Потому, что утверждавшие, в первую очередь Виктория, были знакомы с ним мало и очень поверхностно. А на поверхности лежала та самая формализация речи, холодность в обращении, педантичность...короче, до такого обаятельного позитивчика, как Ларошжаклен, или до эффектности Шаретта д'Эльбе было просто не добраться - в силу различия характера. В случае с Викторией примешивается банальная женская обида - Лескюр был в числе кандидатов на пост генералиссимуса после смерти Кателино. Не в силах смириться с тем, что Лескюра поставили ниже, Виктория довольно голословно ляпает, что д'Эльбе добился своего интригами.
Да я вас умоляю!
Я уже писала о том, что д'Эльбе изначально скептически относился к результату восстания - он прожил на свете достаточно, чтобы обрести логическое мышление.

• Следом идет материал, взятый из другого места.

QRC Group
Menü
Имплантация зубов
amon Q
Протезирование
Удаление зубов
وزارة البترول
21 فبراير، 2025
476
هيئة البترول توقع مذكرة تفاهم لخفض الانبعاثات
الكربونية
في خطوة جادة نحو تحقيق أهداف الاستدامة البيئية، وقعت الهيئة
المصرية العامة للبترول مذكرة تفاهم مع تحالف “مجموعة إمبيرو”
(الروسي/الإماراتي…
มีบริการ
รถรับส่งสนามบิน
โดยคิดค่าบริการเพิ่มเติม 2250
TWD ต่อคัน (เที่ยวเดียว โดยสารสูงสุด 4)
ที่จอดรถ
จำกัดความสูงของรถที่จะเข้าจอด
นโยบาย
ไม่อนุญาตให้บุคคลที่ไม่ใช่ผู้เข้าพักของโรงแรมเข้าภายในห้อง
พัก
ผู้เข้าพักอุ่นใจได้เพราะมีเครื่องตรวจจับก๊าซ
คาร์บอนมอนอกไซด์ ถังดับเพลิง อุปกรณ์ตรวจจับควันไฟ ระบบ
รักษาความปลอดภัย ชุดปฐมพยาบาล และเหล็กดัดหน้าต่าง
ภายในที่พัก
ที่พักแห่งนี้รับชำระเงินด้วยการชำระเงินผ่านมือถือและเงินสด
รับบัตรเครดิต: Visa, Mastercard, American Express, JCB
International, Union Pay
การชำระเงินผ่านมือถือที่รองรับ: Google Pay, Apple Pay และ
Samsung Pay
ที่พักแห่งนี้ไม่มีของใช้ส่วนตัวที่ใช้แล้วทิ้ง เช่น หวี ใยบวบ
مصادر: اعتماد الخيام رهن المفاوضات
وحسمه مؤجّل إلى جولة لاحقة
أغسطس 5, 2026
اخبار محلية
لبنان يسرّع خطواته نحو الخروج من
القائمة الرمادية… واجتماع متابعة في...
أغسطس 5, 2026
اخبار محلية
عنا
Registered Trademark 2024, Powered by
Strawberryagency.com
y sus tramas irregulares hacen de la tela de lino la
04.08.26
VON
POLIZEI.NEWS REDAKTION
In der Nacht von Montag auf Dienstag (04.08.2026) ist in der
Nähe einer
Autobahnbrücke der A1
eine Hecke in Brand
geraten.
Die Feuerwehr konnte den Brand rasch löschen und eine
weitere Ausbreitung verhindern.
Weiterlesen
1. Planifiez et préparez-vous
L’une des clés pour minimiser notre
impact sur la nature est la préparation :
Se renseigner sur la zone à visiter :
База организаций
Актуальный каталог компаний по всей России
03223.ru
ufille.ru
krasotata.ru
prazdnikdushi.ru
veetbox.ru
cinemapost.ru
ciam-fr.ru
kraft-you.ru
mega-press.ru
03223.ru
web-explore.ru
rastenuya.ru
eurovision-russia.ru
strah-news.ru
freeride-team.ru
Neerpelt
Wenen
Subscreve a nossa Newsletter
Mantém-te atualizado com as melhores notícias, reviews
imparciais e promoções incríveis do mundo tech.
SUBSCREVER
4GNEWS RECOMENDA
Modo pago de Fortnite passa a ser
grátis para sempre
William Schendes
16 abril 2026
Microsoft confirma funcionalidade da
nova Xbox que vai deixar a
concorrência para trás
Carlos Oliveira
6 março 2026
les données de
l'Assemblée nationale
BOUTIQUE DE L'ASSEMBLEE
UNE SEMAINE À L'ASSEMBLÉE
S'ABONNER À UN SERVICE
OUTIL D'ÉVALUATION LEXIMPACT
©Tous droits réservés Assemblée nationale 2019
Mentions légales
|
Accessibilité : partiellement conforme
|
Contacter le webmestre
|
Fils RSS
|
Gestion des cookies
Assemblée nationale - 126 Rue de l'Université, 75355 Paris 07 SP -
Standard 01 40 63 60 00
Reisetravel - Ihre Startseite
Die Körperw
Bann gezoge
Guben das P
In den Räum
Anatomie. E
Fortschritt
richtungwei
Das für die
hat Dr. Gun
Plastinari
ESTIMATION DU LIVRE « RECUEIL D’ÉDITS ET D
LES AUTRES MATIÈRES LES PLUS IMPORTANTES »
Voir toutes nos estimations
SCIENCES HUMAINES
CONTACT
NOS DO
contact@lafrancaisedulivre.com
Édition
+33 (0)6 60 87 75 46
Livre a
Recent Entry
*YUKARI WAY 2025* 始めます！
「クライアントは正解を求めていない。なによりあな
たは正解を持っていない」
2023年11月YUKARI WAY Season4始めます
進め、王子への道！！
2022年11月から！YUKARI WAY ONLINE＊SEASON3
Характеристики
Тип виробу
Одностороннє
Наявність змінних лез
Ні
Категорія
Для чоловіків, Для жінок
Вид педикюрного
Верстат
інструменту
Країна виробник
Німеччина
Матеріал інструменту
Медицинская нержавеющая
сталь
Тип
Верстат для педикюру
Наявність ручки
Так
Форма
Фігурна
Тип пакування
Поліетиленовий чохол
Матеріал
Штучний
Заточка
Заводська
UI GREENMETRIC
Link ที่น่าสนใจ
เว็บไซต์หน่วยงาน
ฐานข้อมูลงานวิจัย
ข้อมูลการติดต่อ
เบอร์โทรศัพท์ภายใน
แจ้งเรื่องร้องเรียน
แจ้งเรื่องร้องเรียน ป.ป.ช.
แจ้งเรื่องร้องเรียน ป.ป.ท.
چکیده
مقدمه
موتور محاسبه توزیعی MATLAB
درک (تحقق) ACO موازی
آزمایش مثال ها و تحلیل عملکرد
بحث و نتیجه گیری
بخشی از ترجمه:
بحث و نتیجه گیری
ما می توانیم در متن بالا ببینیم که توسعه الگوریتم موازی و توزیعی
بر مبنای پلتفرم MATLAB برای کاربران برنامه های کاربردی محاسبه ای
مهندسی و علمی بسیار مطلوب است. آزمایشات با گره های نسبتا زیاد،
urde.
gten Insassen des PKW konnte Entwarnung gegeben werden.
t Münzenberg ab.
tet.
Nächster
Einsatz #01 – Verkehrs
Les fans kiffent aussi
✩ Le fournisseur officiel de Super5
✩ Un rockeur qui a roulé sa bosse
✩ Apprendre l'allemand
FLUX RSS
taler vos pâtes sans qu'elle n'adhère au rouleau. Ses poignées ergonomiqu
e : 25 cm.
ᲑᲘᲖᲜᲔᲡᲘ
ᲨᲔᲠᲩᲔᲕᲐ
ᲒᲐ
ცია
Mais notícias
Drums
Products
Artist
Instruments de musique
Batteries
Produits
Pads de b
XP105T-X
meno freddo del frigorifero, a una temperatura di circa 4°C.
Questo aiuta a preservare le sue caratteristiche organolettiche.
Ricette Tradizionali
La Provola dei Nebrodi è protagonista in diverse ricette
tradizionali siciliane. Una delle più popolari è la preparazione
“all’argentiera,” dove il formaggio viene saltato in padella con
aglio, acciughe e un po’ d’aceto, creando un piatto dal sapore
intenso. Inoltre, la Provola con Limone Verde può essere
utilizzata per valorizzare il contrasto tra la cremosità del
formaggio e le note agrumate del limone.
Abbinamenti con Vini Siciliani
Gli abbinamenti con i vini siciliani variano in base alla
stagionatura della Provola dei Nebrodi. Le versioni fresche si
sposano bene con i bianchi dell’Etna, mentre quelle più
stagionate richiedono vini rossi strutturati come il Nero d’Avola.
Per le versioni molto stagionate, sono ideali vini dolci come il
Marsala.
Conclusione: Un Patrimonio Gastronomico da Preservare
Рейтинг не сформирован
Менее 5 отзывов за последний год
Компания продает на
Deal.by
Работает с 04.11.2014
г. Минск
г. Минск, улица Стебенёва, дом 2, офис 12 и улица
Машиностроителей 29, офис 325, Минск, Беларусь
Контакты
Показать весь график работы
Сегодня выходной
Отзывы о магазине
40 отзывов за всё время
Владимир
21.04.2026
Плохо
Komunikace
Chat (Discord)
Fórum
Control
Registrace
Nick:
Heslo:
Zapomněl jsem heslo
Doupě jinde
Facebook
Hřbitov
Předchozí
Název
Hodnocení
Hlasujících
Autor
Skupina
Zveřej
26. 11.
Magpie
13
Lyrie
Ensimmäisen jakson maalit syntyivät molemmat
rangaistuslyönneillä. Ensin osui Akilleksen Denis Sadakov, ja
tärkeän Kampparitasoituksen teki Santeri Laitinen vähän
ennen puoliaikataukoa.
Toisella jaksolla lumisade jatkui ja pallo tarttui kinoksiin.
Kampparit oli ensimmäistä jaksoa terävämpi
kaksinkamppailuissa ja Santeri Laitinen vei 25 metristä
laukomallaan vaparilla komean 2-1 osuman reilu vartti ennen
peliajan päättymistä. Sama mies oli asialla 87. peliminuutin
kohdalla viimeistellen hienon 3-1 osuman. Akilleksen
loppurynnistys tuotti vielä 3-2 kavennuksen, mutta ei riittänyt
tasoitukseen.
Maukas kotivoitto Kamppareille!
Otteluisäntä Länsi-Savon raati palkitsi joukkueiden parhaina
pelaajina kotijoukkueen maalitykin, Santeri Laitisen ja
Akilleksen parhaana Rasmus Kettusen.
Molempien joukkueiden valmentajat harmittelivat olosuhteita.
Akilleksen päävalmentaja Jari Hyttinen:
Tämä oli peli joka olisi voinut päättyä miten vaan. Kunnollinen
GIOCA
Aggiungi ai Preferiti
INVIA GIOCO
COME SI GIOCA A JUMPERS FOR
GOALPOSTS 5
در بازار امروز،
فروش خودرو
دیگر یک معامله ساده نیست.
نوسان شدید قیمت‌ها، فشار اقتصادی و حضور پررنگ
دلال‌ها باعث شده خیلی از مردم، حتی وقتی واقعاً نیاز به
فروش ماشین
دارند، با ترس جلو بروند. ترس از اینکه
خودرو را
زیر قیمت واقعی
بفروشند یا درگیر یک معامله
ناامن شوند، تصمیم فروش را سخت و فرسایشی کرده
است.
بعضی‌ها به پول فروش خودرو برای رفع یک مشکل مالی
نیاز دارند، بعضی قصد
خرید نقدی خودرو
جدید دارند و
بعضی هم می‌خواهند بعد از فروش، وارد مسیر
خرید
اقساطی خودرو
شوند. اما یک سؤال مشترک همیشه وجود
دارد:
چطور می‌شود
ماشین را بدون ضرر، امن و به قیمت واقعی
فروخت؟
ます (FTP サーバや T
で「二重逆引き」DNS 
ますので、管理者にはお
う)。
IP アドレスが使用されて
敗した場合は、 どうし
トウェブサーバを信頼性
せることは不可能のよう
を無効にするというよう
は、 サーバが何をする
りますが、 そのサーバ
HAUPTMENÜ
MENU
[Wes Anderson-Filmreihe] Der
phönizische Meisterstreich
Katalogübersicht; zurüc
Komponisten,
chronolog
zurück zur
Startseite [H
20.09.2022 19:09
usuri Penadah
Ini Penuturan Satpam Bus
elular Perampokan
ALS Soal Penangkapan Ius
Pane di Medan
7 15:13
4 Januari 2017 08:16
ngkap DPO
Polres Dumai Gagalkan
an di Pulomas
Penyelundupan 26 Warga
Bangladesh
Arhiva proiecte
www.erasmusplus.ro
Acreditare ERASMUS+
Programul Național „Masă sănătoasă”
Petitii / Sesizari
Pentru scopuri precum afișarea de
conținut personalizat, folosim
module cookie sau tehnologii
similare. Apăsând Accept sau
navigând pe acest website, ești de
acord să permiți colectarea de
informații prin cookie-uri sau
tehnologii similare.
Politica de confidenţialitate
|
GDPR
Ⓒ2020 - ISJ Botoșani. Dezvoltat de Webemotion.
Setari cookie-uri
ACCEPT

Ни один человек с худо-бедно наличествующим инстинктом самосохранения не стал бы добиваться поста главы армии смертников. К тому же пост не приносил никаких плюшек даже Кателино, а д'Эльбе он принёс проблемы с некоторыми...личностями (не будем тыкать пальцами в господ Шаретта и Лескюра))), которые действовали по принципу "Субординация? Не, не слышал!".
А ещё, помимо моих теоретических выкладок, у нас есть слова д'Эльбе, сказанные им де Бове.
"Ах, месье Бове, - сказал мне месье д'Эльбе в те двадцать минут, когда мы однажды прогуливались, - какая пытка, какая досада (chagrin) это для меня - не уметь сделать столько хорошего, сколько я бы хотел. Другой [Боншан] должен был стать генералиссимусом - и тогда бы все наши дела процветали". Дальше он говорит: "Если бы месье Боншан был на моём месте, всё шло бы прекрасно. Я почёл бы за честь быть его адъютантом..." (Из мемуаров де Бове, цит. по Micharl Ross Banners of the King, London, 1975, с. 169-170, перевод мой).
Я не вижу причины, по которой д'Эльбе в частном, не публичном разговоре с добрым знакомым мог бы кривить душой. Мог бы промолчать - но, видно, даже д'Эльбе могло пробить на откровенность, если окружающая среда в лице горе-подчинённых с их "Субординация? Не, не слышал!". достала до печёнок.